(Beginning of Given data)

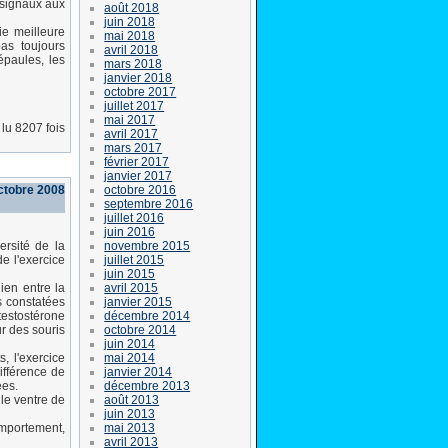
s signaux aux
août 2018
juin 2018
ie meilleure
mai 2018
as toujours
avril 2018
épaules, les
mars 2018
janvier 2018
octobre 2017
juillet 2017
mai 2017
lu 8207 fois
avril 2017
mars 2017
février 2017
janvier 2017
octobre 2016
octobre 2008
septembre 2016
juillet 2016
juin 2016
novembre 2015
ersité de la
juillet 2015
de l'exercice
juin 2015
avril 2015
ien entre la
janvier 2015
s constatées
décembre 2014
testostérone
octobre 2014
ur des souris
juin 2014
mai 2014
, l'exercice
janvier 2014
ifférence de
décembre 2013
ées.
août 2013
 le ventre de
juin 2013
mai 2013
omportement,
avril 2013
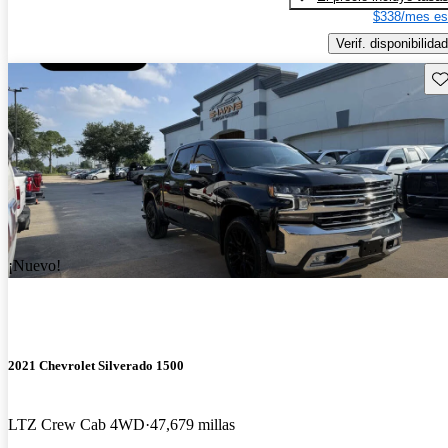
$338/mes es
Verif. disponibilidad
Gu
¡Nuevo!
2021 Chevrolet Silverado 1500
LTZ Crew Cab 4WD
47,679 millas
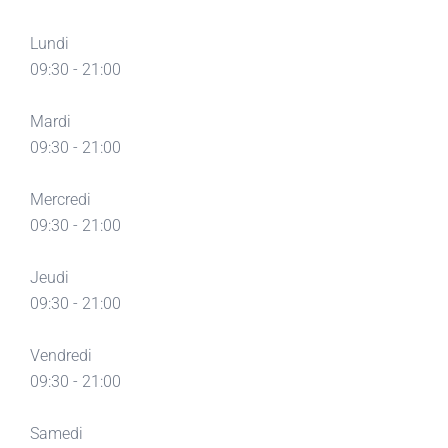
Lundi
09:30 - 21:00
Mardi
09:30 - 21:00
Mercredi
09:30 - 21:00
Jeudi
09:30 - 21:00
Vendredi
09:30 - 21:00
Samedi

(End of Given data)
(Beginning of Given data)

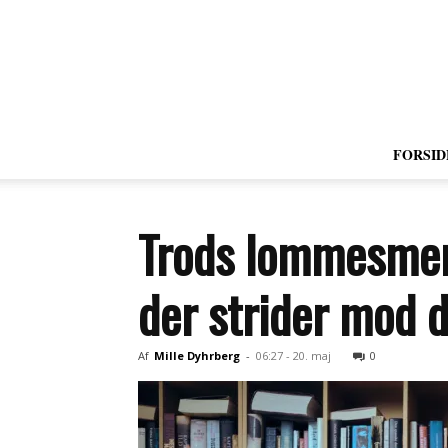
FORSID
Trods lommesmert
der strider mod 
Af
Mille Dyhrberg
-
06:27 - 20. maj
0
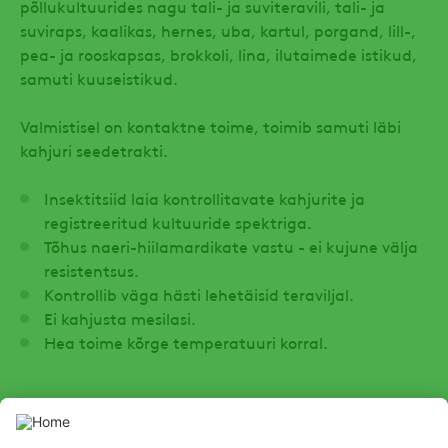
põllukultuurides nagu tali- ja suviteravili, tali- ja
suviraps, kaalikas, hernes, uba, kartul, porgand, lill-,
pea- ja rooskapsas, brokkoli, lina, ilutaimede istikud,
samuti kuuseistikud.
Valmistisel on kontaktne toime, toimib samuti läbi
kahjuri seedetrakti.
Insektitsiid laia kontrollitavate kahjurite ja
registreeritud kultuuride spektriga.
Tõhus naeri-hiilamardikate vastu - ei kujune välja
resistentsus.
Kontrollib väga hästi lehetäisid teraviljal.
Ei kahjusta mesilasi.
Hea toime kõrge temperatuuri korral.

(End of Given data)

- _Your task_
Could you repeat, exactly, only the lines above starting at the one that has "Trods lommesmert" and stopping after the one that has "Insektitsiid laia kontrollitavate", without the pictures?

- _Task output_
Trods lommesmert
der strider mod 
Af
Mille Dyhrberg
-
06:27 - 20. maj
0
põllukultuurides nagu tali- ja suviteravili, tali- ja
suviraps, kaalikas, hernes, uba, kartul, porgand, lill-,
pea- ja rooskapsas, brokkoli, lina, ilutaimede istikud,
samuti kuuseistikud.
Valmistisel on kontaktne toime, toimib samuti läbi
kahjuri seedetrakti.
Insektitsiid laia kontrollitavate kahjurite ja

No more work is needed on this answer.